Last, but not least haben wir noch DIE Tipps für Anfänger im Klettersport:

  1. Beim Klettern könnt ihr viel von anderen abschauen. Das richtige Sichern solltet ihr euch allerdings zu Beginn in einem Kurs in Theorie und Praxis zeigen lassen.
  2. Sucht euch einen erfahrenden Kletterpartner, das gibt Sicherheit!
  3. Übt euch in Vertrauen und lasst euch fallen. Wortwörtlich: Trainiert, euch ins Seil hineinfallen zu lassen. Natürlich nur in einer sicheren Umgebung. Wetten, dass ihr danach besser mit kleinen Unsicherheiten umgeht?
  4. Vielleicht der wichtigste Punkt in allen Kletterratgebern: Habt Respekt vor den Felsen und der Höhe – aber niemals Angst!
  5. Wärmt euch auf, bevor ihr euch an schwierige Routen macht. Eure Sehnen und Muskeln werden es euch danken!

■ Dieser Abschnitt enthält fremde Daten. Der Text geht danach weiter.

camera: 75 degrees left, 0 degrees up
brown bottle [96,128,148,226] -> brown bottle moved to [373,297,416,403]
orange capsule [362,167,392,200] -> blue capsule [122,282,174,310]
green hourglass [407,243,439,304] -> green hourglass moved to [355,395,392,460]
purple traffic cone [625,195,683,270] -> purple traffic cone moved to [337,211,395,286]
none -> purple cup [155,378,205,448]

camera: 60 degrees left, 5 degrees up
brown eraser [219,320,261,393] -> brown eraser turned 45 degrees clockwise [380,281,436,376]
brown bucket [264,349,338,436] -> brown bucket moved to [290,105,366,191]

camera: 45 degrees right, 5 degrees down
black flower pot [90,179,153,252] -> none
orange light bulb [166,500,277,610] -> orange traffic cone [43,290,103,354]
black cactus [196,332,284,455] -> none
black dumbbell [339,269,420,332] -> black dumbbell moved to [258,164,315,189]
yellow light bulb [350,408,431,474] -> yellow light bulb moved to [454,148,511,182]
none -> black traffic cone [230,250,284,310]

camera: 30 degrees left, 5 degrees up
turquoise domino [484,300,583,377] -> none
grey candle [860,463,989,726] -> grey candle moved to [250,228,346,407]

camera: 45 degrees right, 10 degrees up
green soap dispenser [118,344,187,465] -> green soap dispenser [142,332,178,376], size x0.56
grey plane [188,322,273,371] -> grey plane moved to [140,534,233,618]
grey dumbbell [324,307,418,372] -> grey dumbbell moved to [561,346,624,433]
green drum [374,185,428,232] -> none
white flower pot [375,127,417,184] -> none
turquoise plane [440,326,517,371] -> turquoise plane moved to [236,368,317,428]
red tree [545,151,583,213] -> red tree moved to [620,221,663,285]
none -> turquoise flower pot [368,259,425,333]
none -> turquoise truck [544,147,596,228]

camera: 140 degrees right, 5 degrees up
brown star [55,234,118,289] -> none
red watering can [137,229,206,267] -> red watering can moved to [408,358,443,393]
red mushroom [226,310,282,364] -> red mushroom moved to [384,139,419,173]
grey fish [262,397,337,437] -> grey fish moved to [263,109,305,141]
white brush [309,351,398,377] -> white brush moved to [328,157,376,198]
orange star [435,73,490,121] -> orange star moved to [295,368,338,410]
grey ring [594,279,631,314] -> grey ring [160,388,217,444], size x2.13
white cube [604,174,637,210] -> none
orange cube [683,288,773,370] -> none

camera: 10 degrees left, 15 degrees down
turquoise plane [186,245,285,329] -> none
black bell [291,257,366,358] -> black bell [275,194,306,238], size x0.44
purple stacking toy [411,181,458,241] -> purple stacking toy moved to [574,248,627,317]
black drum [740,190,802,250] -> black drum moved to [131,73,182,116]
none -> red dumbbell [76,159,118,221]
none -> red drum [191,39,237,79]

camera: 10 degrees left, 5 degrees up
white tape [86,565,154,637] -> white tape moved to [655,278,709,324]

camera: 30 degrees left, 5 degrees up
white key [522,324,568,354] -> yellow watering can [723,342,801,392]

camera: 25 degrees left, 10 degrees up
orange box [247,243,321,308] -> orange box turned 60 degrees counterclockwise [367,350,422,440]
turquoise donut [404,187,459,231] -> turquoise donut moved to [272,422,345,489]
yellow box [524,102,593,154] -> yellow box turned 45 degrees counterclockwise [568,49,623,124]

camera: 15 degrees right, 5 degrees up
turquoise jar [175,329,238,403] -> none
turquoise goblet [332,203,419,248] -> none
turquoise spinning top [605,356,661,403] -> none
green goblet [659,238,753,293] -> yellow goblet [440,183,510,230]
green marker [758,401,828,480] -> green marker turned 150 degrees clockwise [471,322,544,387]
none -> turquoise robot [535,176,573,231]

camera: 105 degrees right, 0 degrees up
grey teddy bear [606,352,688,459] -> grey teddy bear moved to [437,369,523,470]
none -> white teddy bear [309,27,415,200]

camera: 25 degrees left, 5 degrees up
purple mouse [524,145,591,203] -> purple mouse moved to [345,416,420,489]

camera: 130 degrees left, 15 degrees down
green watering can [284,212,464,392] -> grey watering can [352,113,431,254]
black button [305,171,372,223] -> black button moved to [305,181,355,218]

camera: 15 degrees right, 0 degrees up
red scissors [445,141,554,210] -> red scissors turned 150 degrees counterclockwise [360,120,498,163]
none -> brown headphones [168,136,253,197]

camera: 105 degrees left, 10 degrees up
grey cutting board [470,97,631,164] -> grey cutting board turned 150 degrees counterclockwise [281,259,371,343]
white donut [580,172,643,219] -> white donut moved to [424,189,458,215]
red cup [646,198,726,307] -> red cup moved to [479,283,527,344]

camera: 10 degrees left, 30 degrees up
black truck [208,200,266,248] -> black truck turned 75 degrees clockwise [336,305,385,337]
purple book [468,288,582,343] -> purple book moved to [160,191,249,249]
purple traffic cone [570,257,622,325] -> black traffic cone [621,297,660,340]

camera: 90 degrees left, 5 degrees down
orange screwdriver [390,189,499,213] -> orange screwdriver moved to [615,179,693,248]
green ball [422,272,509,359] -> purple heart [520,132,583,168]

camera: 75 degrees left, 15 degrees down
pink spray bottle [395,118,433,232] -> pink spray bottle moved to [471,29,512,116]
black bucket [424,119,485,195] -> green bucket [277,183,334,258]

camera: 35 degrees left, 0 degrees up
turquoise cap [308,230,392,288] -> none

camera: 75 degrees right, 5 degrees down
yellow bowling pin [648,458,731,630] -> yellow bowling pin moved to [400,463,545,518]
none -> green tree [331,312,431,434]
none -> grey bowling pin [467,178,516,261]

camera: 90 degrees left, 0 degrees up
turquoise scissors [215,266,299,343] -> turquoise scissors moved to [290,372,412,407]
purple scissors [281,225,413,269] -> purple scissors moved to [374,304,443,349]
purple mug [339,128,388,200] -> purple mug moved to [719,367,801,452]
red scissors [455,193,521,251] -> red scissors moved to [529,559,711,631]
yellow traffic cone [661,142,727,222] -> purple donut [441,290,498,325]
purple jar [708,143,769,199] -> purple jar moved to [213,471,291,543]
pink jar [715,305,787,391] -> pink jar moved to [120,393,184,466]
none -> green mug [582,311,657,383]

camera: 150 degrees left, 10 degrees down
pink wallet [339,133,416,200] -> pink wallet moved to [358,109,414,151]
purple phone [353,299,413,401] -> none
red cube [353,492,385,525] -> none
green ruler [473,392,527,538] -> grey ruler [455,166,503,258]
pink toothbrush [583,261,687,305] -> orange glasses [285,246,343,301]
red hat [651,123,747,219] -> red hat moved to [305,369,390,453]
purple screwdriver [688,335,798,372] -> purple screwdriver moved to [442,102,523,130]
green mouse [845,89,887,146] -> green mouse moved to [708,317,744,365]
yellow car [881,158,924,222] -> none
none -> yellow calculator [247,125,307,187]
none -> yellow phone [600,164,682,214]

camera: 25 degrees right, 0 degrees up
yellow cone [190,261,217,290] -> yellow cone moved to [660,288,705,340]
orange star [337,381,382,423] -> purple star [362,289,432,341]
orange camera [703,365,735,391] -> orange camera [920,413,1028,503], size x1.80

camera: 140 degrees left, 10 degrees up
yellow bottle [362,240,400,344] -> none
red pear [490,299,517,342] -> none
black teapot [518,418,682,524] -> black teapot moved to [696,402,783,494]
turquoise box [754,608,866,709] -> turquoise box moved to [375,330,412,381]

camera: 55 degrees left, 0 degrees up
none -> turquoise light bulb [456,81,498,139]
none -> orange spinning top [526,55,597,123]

  6. Apropos, klettern ist vor allem Beinarbeit – verlasst euch nicht allein auf eure Hände und Arme!
  7. Lasst euch Zeit. Setzt die Griffe nicht zu hoch. Wer sich zu weit strecken muss, steht nicht mehr sicher im Seil. Gönnt euch zwischendurch Pausen. Lockert eure Hände sowie die Arm- und Beinmuskulatur, bevor es weiter nach oben geht!